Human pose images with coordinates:
______
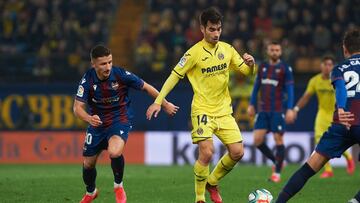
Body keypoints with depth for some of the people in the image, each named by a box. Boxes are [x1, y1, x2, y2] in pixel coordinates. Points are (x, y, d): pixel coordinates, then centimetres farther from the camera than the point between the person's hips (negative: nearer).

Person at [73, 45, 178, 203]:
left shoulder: (121, 75, -19)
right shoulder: (88, 80, -17)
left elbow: (146, 87, -5)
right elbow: (77, 107, -19)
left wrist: (165, 104, 4)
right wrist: (89, 118, -41)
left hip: (120, 120, -3)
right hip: (97, 123, 3)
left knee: (114, 152, -32)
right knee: (88, 164, 11)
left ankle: (118, 186, -3)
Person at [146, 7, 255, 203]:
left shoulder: (227, 49, 3)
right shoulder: (194, 53, -11)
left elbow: (246, 71, 11)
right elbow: (174, 76, -8)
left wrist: (250, 64, -13)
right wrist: (158, 101, -13)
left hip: (224, 110, 5)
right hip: (202, 110, -5)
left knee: (237, 152, -3)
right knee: (207, 153, -20)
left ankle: (212, 182, 23)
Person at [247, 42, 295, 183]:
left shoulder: (285, 69, -3)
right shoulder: (262, 67, 12)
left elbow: (290, 90, -6)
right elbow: (256, 86, 19)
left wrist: (290, 109, -15)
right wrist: (252, 104, 16)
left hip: (277, 111, -5)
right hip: (263, 110, 5)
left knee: (278, 139, -4)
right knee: (257, 140, -4)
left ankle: (277, 173, 4)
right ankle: (276, 161, 18)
______
■ Task prompt:
Copy, from the lines above, each one that holds "elbow".

■ Solution to this exercise:
left elbow: (146, 87, -5)
right elbow: (77, 107, -19)
left elbow: (246, 71, 11)
right elbow: (174, 76, -8)
left elbow: (290, 90, -6)
right elbow: (256, 86, 19)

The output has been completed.